Google I/O 2026 kicks off Tuesday, May 19, with the main keynote starting at 10 a.m. Pacific Time at the company’s annual developer conference in Mountain View. The two-day event runs through May 20 and is free to watch online via Google’s YouTube channel and the I/O website, so nobody needs a badge to follow along.
Google has framed this year’s conference around what it calls the “agentic era” of development, a phrase from the company’s developer blog that signals the keynote will lean heavily on AI systems capable of handling multi-step tasks with minimal human hand-holding. That framing puts Gemini at the center of the show, and previews from several technology outlets suggest the AI model family will be the through line connecting nearly every product announcement on the agenda.
Android 17 is the other headliner everyone is watching. The next major version of Google’s mobile operating system is widely expected to get stage time, though the specifics of what changes it brings remained unconfirmed before the keynote. Google has not released a public timeline for Android 17, and I/O has historically been where the company lays out its roadmap for developers who need to prepare their apps for whatever comes next.

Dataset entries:
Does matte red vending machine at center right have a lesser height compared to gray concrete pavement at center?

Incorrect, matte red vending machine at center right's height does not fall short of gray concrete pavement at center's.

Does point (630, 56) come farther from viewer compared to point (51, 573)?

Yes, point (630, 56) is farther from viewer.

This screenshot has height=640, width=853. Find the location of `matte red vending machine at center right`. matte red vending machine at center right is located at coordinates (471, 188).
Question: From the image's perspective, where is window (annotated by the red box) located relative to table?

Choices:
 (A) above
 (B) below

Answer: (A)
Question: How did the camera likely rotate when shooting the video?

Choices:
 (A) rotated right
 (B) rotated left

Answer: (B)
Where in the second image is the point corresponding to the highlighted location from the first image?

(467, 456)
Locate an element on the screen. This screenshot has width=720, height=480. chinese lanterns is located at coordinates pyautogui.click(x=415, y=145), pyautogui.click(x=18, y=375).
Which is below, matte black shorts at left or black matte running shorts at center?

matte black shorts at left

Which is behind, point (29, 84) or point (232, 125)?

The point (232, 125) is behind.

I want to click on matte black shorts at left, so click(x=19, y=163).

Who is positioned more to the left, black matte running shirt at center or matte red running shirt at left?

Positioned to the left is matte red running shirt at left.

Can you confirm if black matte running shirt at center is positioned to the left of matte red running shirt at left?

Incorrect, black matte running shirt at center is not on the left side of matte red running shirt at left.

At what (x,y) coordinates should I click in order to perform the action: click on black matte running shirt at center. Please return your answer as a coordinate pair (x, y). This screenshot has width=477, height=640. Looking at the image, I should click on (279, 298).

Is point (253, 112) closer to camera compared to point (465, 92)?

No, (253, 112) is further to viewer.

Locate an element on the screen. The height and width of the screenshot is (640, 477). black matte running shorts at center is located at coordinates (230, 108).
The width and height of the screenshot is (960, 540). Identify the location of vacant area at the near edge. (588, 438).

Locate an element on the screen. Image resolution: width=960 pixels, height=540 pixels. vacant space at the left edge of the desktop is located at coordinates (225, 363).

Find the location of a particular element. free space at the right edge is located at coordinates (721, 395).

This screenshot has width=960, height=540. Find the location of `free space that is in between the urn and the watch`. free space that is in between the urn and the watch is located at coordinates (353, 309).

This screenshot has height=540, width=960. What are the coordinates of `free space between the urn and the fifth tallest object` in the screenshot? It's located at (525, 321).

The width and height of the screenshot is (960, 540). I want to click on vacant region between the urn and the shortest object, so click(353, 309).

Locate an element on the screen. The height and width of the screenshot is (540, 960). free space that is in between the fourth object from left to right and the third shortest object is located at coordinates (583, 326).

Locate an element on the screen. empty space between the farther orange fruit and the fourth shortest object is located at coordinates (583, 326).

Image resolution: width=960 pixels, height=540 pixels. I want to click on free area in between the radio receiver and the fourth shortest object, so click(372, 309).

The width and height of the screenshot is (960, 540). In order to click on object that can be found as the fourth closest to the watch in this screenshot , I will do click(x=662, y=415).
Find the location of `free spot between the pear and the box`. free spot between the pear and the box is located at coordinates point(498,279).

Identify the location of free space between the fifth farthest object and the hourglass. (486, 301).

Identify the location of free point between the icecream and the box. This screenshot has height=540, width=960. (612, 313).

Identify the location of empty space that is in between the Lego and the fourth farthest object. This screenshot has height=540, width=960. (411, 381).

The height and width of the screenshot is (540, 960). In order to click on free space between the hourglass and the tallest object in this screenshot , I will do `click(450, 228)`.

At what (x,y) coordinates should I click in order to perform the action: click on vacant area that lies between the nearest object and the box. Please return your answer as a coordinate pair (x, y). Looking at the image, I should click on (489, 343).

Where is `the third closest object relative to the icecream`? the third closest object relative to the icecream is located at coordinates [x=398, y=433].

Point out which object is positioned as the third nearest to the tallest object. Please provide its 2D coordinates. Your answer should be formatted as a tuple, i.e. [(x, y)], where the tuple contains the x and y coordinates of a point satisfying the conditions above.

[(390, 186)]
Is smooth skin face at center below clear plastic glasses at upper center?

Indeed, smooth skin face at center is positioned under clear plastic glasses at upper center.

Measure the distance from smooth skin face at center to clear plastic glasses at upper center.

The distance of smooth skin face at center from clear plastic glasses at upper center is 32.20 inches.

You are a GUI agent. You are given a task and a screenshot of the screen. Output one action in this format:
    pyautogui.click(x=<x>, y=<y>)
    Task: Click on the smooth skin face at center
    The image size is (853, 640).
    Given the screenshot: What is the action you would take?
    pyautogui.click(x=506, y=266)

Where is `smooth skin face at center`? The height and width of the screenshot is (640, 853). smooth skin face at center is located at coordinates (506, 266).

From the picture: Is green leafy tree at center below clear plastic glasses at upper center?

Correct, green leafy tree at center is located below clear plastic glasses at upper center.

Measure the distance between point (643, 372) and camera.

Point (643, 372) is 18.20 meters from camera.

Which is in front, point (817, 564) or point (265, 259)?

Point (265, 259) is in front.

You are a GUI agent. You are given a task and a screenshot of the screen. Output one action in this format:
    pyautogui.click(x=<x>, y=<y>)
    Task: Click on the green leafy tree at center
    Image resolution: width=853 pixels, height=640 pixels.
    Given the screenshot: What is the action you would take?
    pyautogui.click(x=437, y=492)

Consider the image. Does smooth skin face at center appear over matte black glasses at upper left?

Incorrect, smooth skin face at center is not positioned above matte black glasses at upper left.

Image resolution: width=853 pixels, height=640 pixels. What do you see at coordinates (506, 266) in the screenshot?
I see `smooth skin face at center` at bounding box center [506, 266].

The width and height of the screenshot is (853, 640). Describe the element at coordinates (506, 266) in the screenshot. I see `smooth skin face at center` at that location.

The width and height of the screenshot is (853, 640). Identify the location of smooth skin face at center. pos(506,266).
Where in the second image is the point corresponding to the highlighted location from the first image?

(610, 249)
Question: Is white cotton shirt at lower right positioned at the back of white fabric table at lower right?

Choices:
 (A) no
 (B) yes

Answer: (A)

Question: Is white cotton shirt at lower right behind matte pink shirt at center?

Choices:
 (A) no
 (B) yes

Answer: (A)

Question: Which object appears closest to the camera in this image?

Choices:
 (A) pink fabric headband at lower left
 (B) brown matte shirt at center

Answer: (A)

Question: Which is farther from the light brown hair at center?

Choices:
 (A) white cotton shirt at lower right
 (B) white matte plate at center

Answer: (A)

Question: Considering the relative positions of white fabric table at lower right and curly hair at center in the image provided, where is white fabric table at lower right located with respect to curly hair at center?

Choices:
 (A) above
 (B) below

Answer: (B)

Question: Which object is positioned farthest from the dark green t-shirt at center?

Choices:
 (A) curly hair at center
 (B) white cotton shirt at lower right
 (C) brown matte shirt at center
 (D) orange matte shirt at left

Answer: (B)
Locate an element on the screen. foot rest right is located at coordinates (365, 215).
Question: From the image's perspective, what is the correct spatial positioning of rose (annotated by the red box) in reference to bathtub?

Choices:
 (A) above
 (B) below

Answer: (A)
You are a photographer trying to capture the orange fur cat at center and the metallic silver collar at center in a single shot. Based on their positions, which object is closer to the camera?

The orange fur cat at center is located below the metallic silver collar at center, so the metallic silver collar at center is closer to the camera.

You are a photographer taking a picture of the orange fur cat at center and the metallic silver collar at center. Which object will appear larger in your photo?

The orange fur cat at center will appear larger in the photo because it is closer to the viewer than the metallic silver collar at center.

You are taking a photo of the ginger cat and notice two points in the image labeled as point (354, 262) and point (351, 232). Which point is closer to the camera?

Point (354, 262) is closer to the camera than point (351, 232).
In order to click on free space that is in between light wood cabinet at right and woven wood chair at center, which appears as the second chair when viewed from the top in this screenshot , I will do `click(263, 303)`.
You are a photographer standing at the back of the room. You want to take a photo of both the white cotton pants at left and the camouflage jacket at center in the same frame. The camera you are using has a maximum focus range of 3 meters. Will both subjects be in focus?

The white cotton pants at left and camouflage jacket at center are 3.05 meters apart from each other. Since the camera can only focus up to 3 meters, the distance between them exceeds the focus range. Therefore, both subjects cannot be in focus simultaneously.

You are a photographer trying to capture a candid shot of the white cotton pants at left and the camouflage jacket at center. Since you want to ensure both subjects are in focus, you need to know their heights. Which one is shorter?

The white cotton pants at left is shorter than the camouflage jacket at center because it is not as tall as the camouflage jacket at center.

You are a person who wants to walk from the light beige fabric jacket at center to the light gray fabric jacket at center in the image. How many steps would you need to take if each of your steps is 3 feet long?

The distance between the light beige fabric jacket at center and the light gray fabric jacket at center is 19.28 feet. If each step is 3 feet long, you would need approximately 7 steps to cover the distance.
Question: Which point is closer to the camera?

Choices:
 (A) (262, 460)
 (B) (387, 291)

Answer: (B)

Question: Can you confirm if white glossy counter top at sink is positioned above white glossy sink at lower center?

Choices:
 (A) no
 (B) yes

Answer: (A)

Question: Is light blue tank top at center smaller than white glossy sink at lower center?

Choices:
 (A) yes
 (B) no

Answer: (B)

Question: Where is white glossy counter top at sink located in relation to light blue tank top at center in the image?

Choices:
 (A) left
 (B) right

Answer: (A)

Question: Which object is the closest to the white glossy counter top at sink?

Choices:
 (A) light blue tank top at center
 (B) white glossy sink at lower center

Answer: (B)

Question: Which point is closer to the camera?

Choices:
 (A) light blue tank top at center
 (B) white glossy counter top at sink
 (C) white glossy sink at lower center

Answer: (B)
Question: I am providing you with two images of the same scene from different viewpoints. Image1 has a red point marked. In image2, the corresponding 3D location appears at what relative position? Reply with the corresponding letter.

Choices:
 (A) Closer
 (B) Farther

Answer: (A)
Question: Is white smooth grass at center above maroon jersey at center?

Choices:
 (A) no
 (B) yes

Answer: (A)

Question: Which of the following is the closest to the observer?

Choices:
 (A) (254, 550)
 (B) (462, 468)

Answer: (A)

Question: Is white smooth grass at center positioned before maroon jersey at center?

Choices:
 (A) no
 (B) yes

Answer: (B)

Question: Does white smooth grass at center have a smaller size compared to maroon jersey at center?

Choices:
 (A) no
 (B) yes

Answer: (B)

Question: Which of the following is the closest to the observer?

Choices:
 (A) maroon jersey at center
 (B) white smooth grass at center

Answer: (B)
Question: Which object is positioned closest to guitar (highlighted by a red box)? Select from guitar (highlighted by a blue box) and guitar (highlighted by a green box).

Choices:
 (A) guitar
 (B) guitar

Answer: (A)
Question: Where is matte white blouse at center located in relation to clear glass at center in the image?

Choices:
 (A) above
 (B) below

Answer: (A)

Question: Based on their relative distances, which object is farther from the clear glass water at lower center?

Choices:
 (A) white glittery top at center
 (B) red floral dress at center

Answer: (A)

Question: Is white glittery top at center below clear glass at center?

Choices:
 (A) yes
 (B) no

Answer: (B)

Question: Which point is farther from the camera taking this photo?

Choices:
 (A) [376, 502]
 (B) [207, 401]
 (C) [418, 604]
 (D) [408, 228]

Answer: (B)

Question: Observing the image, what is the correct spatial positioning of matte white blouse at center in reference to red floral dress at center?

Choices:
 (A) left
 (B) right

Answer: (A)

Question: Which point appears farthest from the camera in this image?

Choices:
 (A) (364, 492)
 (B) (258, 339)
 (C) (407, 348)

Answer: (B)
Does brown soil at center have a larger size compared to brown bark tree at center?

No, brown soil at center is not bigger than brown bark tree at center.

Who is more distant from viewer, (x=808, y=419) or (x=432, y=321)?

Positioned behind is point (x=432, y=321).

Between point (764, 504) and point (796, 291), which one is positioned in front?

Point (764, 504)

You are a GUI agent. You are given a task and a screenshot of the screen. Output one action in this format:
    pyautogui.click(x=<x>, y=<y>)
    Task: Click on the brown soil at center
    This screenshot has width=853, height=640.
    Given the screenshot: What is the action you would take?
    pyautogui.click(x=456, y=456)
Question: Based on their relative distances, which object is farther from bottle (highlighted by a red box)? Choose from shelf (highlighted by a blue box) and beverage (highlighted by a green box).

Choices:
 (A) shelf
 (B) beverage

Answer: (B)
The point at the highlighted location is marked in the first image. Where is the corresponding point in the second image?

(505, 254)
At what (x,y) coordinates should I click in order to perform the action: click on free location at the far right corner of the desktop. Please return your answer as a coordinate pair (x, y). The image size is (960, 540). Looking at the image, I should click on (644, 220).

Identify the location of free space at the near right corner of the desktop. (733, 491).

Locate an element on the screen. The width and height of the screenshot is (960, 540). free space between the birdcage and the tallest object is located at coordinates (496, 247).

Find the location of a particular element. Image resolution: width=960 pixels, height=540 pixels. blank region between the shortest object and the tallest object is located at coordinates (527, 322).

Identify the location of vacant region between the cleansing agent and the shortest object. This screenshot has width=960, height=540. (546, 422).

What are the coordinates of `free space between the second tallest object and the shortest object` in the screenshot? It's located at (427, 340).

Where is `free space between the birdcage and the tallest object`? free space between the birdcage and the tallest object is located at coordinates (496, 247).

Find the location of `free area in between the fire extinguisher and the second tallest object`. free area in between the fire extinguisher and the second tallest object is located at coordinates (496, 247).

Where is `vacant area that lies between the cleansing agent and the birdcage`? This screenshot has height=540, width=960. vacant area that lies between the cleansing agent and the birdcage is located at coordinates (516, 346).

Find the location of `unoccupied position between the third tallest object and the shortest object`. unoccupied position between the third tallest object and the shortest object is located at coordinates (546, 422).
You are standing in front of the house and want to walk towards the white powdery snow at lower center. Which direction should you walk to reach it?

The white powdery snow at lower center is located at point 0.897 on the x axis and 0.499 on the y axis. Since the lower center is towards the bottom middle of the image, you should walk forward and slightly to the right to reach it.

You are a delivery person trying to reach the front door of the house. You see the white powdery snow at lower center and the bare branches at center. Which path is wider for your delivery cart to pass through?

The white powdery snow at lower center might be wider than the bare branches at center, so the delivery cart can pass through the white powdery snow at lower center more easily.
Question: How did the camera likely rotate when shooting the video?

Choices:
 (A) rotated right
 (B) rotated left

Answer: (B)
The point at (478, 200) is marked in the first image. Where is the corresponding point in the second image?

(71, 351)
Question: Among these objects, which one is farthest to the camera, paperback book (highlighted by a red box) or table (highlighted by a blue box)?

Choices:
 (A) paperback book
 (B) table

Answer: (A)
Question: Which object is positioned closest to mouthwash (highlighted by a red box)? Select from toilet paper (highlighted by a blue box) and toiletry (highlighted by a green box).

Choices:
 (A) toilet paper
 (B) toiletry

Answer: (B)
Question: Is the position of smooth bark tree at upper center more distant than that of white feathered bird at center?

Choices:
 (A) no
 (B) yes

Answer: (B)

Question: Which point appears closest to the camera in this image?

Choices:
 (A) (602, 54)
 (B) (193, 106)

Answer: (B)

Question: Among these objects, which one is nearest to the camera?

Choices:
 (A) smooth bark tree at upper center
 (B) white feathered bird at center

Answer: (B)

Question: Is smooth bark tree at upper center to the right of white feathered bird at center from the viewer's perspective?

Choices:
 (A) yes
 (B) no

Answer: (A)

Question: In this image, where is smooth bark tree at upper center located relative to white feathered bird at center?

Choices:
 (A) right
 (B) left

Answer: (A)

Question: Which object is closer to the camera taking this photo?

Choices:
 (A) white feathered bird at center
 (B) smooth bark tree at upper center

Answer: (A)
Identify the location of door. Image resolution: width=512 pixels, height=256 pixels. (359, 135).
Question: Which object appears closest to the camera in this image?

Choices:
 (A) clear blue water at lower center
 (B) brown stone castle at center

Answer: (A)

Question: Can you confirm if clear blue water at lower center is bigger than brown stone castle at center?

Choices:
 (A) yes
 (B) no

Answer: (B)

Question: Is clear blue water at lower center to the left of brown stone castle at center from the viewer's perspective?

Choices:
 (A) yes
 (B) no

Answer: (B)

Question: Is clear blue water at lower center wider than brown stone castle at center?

TASK BRIEF. According to the text on Google I/O 2026, at what time does the main keynote begin?

FINAL ANSWER. 10 a.m. Pacific Time on Tuesday, May 19.